» **How to complete this task**
The answer is the full listing below, copied exactly, with its pictures omitted.
[[ Provided entries open ]]
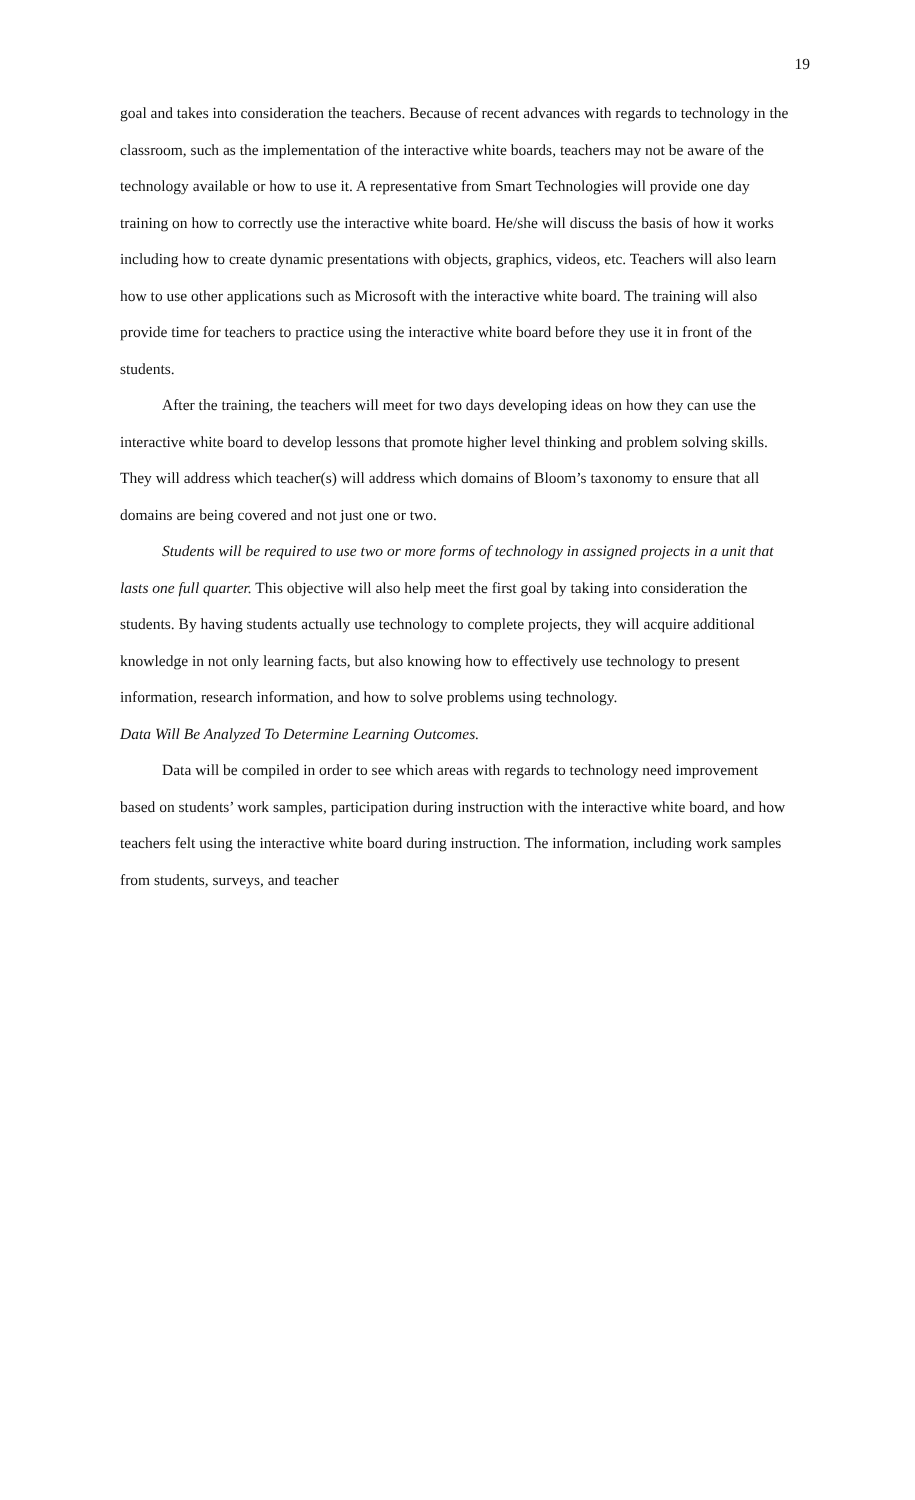19
goal and takes into consideration the teachers. Because of recent advances with regards to technology in the classroom, such as the implementation of the interactive white boards, teachers may not be aware of the technology available or how to use it. A representative from Smart Technologies will provide one day training on how to correctly use the interactive white board. He/she will discuss the basis of how it works including how to create dynamic presentations with objects, graphics, videos, etc. Teachers will also learn how to use other applications such as Microsoft with the interactive white board. The training will also provide time for teachers to practice using the interactive white board before they use it in front of the students.
After the training, the teachers will meet for two days developing ideas on how they can use the interactive white board to develop lessons that promote higher level thinking and problem solving skills. They will address which teacher(s) will address which domains of Bloom’s taxonomy to ensure that all domains are being covered and not just one or two.
Students will be required to use two or more forms of technology in assigned projects in a unit that lasts one full quarter. This objective will also help meet the first goal by taking into consideration the students. By having students actually use technology to complete projects, they will acquire additional knowledge in not only learning facts, but also knowing how to effectively use technology to present information, research information, and how to solve problems using technology.
Data Will Be Analyzed To Determine Learning Outcomes.
Data will be compiled in order to see which areas with regards to technology need improvement based on students’ work samples, participation during instruction with the interactive white board, and how teachers felt using the interactive white board during instruction. The information, including work samples from students, surveys, and teacher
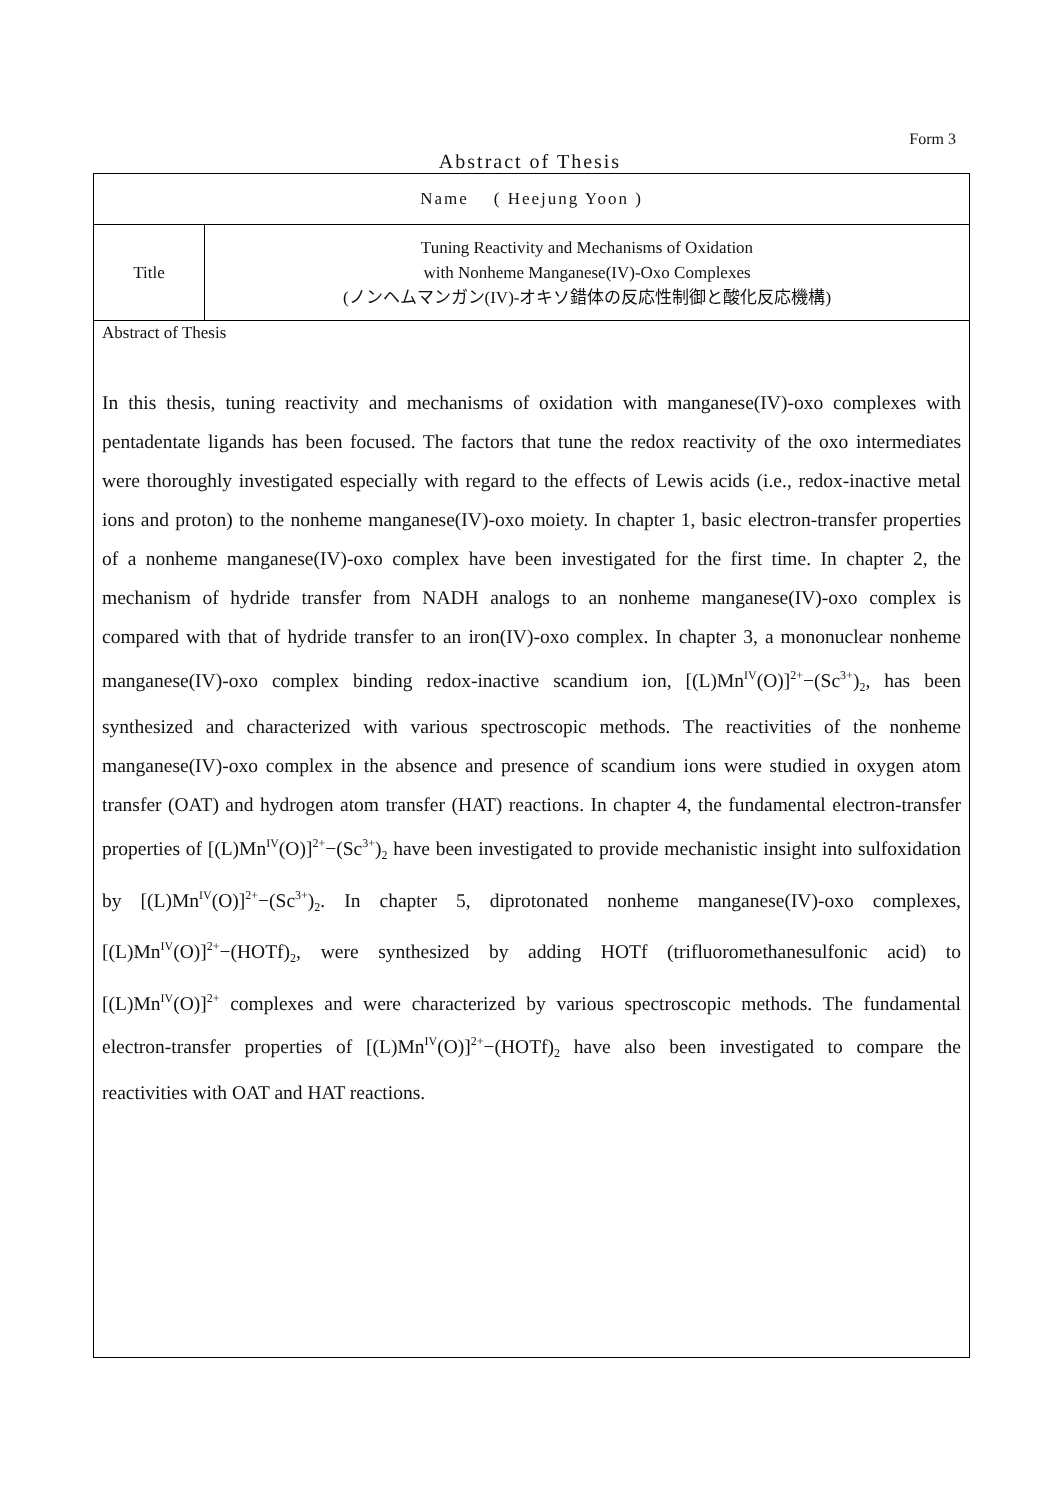Form 3
Abstract of Thesis
| Name ( Heejung Yoon ) | |
| Title | Tuning Reactivity and Mechanisms of Oxidation with Nonheme Manganese(IV)-Oxo Complexes (ノンヘムマンガン(IV)-オキソ錯体の反応性制御と酸化反応機構) |
| Abstract of Thesis In this thesis, tuning reactivity and mechanisms of oxidation with manganese(IV)-oxo complexes with pentadentate ligands has been focused. The factors that tune the redox reactivity of the oxo intermediates were thoroughly investigated especially with regard to the effects of Lewis acids (i.e., redox-inactive metal ions and proton) to the nonheme manganese(IV)-oxo moiety. In chapter 1, basic electron-transfer properties of a nonheme manganese(IV)-oxo complex have been investigated for the first time. In chapter 2, the mechanism of hydride transfer from NADH analogs to an nonheme manganese(IV)-oxo complex is compared with that of hydride transfer to an iron(IV)-oxo complex. In chapter 3, a mononuclear nonheme manganese(IV)-oxo complex binding redox-inactive scandium ion, [(L)Mn<sup>IV</sup>(O)]<sup>2+</sup>−(Sc<sup>3+</sup>)<sub>2</sub>, has been synthesized and characterized with various spectroscopic methods. The reactivities of the nonheme manganese(IV)-oxo complex in the absence and presence of scandium ions were studied in oxygen atom transfer (OAT) and hydrogen atom transfer (HAT) reactions. In chapter 4, the fundamental electron-transfer properties of [(L)Mn<sup>IV</sup>(O)]<sup>2+</sup>−(Sc<sup>3+</sup>)<sub>2</sub> have been investigated to provide mechanistic insight into sulfoxidation by [(L)Mn<sup>IV</sup>(O)]<sup>2+</sup>−(Sc<sup>3+</sup>)<sub>2</sub>. In chapter 5, diprotonated nonheme manganese(IV)-oxo complexes, [(L)Mn<sup>IV</sup>(O)]<sup>2+</sup>−(HOTf)<sub>2</sub>, were synthesized by adding HOTf (trifluoromethanesulfonic acid) to [(L)Mn<sup>IV</sup>(O)]<sup>2+</sup> complexes and were characterized by various spectroscopic methods. The fundamental electron-transfer properties of [(L)Mn<sup>IV</sup>(O)]<sup>2+</sup>−(HOTf)<sub>2</sub> have also been investigated to compare the reactivities with OAT and HAT reactions. | |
[[ Provided entries closed ]]
» **Task result**
19
goal and takes into consideration the teachers. Because of recent advances with regards to technology in the classroom, such as the implementation of the interactive white boards, teachers may not be aware of the technology available or how to use it. A representative from Smart Technologies will provide one day training on how to correctly use the interactive white board. He/she will discuss the basis of how it works including how to create dynamic presentations with objects, graphics, videos, etc. Teachers will also learn how to use other applications such as Microsoft with the interactive white board. The training will also provide time for teachers to practice using the interactive white board before they use it in front of the students.
After the training, the teachers will meet for two days developing ideas on how they can use the interactive white board to develop lessons that promote higher level thinking and problem solving skills. They will address which teacher(s) will address which domains of Bloom’s taxonomy to ensure that all domains are being covered and not just one or two.
Students will be required to use two or more forms of technology in assigned projects in a unit that lasts one full quarter. This objective will also help meet the first goal by taking into consideration the students. By having students actually use technology to complete projects, they will acquire additional knowledge in not only learning facts, but also knowing how to effectively use technology to present information, research information, and how to solve problems using technology.
Data Will Be Analyzed To Determine Learning Outcomes.
Data will be compiled in order to see which areas with regards to technology need improvement based on students’ work samples, participation during instruction with the interactive white board, and how teachers felt using the interactive white board during instruction. The information, including work samples from students, surveys, and teacher
Form 3
Abstract of Thesis
| Name ( Heejung Yoon ) | |
| Title | Tuning Reactivity and Mechanisms of Oxidation with Nonheme Manganese(IV)-Oxo Complexes (ノンヘムマンガン(IV)-オキソ錯体の反応性制御と酸化反応機構) |
| Abstract of Thesis In this thesis, tuning reactivity and mechanisms of oxidation with manganese(IV)-oxo complexes with pentadentate ligands has been focused. The factors that tune the redox reactivity of the oxo intermediates were thoroughly investigated especially with regard to the effects of Lewis acids (i.e., redox-inactive metal ions and proton) to the nonheme manganese(IV)-oxo moiety. In chapter 1, basic electron-transfer properties of a nonheme manganese(IV)-oxo complex have been investigated for the first time. In chapter 2, the mechanism of hydride transfer from NADH analogs to an nonheme manganese(IV)-oxo complex is compared with that of hydride transfer to an iron(IV)-oxo complex. In chapter 3, a mononuclear nonheme manganese(IV)-oxo complex binding redox-inactive scandium ion, [(L)Mn<sup>IV</sup>(O)]<sup>2+</sup>−(Sc<sup>3+</sup>)<sub>2</sub>, has been synthesized and characterized with various spectroscopic methods. The reactivities of the nonheme manganese(IV)-oxo complex in the absence and presence of scandium ions were studied in oxygen atom transfer (OAT) and hydrogen atom transfer (HAT) reactions. In chapter 4, the fundamental electron-transfer properties of [(L)Mn<sup>IV</sup>(O)]<sup>2+</sup>−(Sc<sup>3+</sup>)<sub>2</sub> have been investigated to provide mechanistic insight into sulfoxidation by [(L)Mn<sup>IV</sup>(O)]<sup>2+</sup>−(Sc<sup>3+</sup>)<sub>2</sub>. In chapter 5, diprotonated nonheme manganese(IV)-oxo complexes, [(L)Mn<sup>IV</sup>(O)]<sup>2+</sup>−(HOTf)<sub>2</sub>, were synthesized by adding HOTf (trifluoromethanesulfonic acid) to [(L)Mn<sup>IV</sup>(O)]<sup>2+</sup> complexes and were characterized by various spectroscopic methods. The fundamental electron-transfer properties of [(L)Mn<sup>IV</sup>(O)]<sup>2+</sup>−(HOTf)<sub>2</sub> have also been investigated to compare the reactivities with OAT and HAT reactions. | |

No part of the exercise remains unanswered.